[Begin Provided passage]

# Did anybody else lose a bunch of points??



## snorkelinggirl (Oct 24, 2013)

Hi,

Just wondering if anybody else has noticed that they lost some points in the last day or two?  I'm not sure if it is just me and I got dinged for something, or if something changed system-wide.

Just wondering.....

Hope everybody has a great Friday and weekend!!
Clarissa


----------



## webowabo (Oct 24, 2013)

Yes I did as well.. thought I p'd someone off.. :) its been today they changed since thks morning..


----------



## TulsaJeff (Oct 24, 2013)

I do know that we had a small update this morning.. that may have triggered something unintended. I just checked mine and it seems to be correct..


----------



## webowabo (Oct 24, 2013)

If it helps jeff looking at my points comments and who gave them to me..I can  tell ya that im missing four and I believe they are from the same moderator.. maybe a glitch attached to that mod... maybe all of that mods points the gave was erased. Not sure of I should say here but you can pm me for the moderates name..


----------



## snorkelinggirl (Oct 24, 2013)

webowabo said:


> Yes I did as well.. thought I p'd someone off.. :) its been today they changed since thks morning..



Guess we've been bad bad kids, Mikey!  :biggrin:


----------



## webowabo (Oct 24, 2013)

SnorkelingGirl said:


> webowabo said:
> 
> 
> > Yes I did as well.. thought I p'd someone off.. :) its been today they changed since thks morning..

[End Provided passage]

### Things to do
**A.** Transcribe the part of the lost-points thread above that opens with the words containing "# Did anybody" and closes with "something changed system-wide.".
**B.** Pick up the forum thread about lost points after its final line and carry it forward.

[Begin Extracted entries]

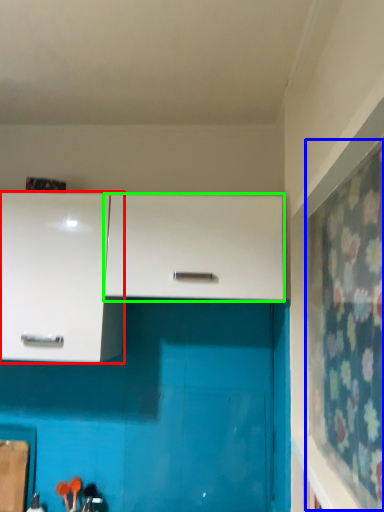
Question: Which object is the closest to the cabinetry (highlighted by a red box)? Choose among these: curtain (highlighted by a blue box) or cabinetry (highlighted by a green box).

Choices:
 (A) curtain
 (B) cabinetry

Answer: (B)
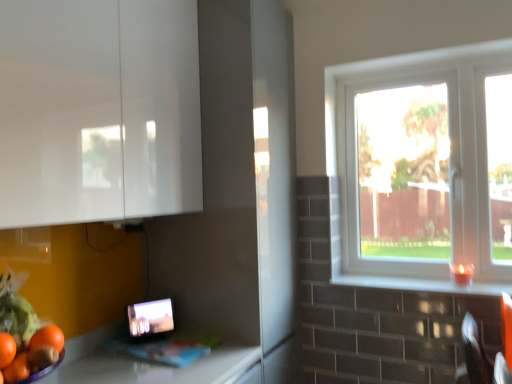
What are the coordinates of `free space in front of matte black tablet at lower left` in the screenshot? It's located at (153, 347).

[End Extracted entries]

### Task-by-task results
**A.**
# Did anybody else lose a bunch of points??



## snorkelinggirl (Oct 24, 2013)

Hi,

Just wondering if anybody else has noticed that they lost some points in the last day or two?  I'm not sure if it is just me and I got dinged for something, or if something changed system-wide.

**B.**
> ...


Apparently! You wouldnt know it.. but apparently im a trouble maker Clarissa! Lol... 
Oh well.. back to good food ;) 
Hope you have a good weekend C! *muah*


----------



## pc farmer (Oct 24, 2013)

webowabo said:


> Apparently! You wouldnt know it.. but apparently im a trouble maker Clarissa! Lol...
> Oh well.. back to good food ;)
> Hope you have a good weekend C! *muah*


Mikey bad?  No way.

I cant believe it.


----------



## webowabo (Oct 24, 2013)

c farmer said:


> webowabo said:
> 
> 
> > Apparently! You wouldnt know it.. but apparently im a trouble maker Clarissa! Lol...
> ...


Shhhhh..... ! The boss is on this thread ;)


----------



## miamirick (Oct 24, 2013)

I came home late last night and lost a lot of points!!!    Oh wait that's a different subject


----------



## webowabo (Oct 24, 2013)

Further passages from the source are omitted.